“Laura,” susurró, con la voz temblando. “Lo siento mucho. No quería romperte el corazón”.
Me arrodillé a su lado, mi ira se disolvió instantáneamente en una profunda preocupación. Miré de cerca la espalda de Emma. La marca roja no era un rasguño del juego, ni nada causado por la ira o el daño. Era una afección delicada y en desarrollo de la piel: un brote repentino y severo de una rara erupción dermatológica infantil que requería tratamientos de ungüento especializados y dolorosos que debían aplicarse en un ambiente cálido y lleno de vapor cada noche.
Daniel explicó, su voz se rompió mientras me entregaba un documento de un especialista. Hace un mes, durante un chequeo de rutina mientras estaba en el trabajo, el médico había notado signos tempranos de la rara condición. Daniel la había llevado a un especialista para obtener una segunda opinión, con la esperanza desesperada de que fuera un error. Cuando se confirmó el diagnóstico, el especialista le advirtió que la condición, si no se trata, podría causar molestias nerviosas permanentes, pero el tratamiento en sí requería aplicar un lavado y una crema medicados que picaban temporalmente al momento de la aplicación.
El médico había insistido en que el tratamiento debía realizarse de manera precisa y consistente en una habitación húmeda, por lo que Daniel encendió la ducha caliente para crear vapor antes de aplicar el medicamento. Emma lloró no por su padre, sino porque el ungüento quemó su piel sensible durante unos minutos antes de calmarla.
“¿Por qué no me lo dijiste?” Pregunté, lágrimas juntando en mis propios ojos mientras los empujaba a ambos a un abrazo cercano. “¿Por qué llevaste todo esto tú mismo?”

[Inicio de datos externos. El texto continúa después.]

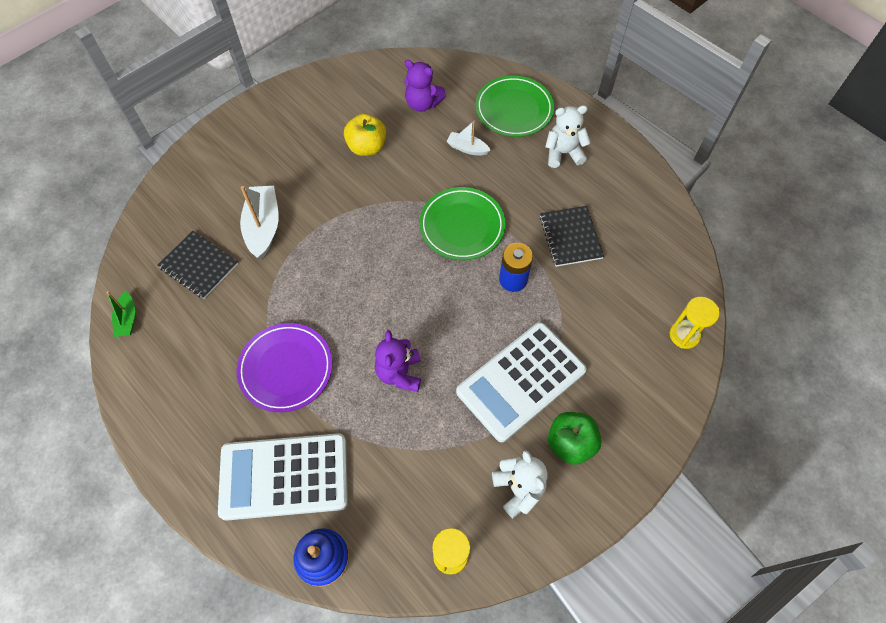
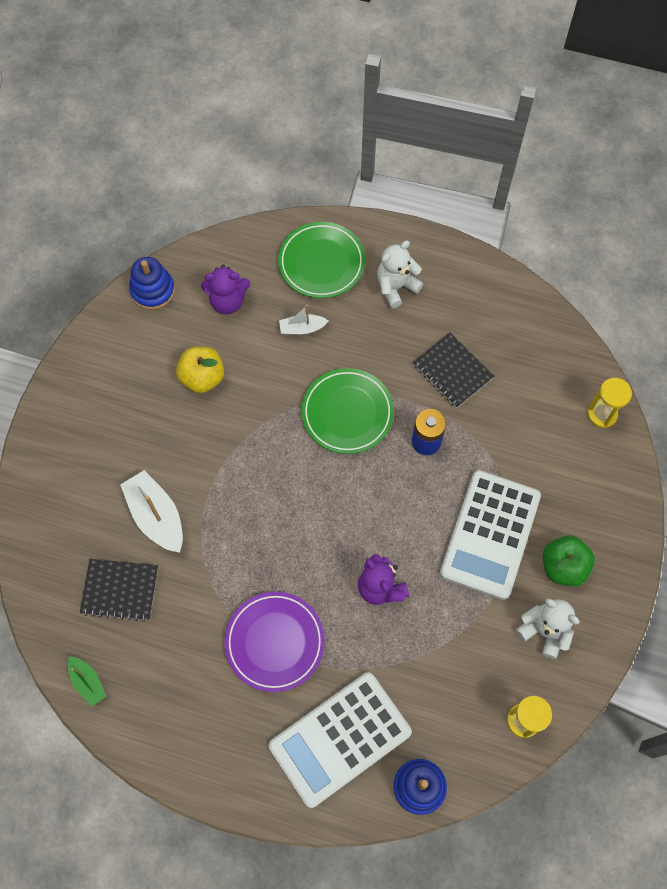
camera: 30 degrees left, 5 degrees up
(372, 72) = (153, 290): none -> blue stacking toy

Daniel me miró, su expresión cruda de amor y protección. Explicó que durante esas mismas tres semanas, mi madre había sido hospitalizada, y yo ya estaba abrumado por el estrés, la ansiedad y las noches de insomnio cuidando a nuestra familia. Había visto lo frágil que me sentía y no podía soportar la idea de agregar más pánico a mis hombros hasta que supo si el tratamiento estaba funcionando. Había asumido toda la carga solo, soportando las lágrimas de nuestra hija y mi creciente sospecha, solo para ahorrarme el dolor.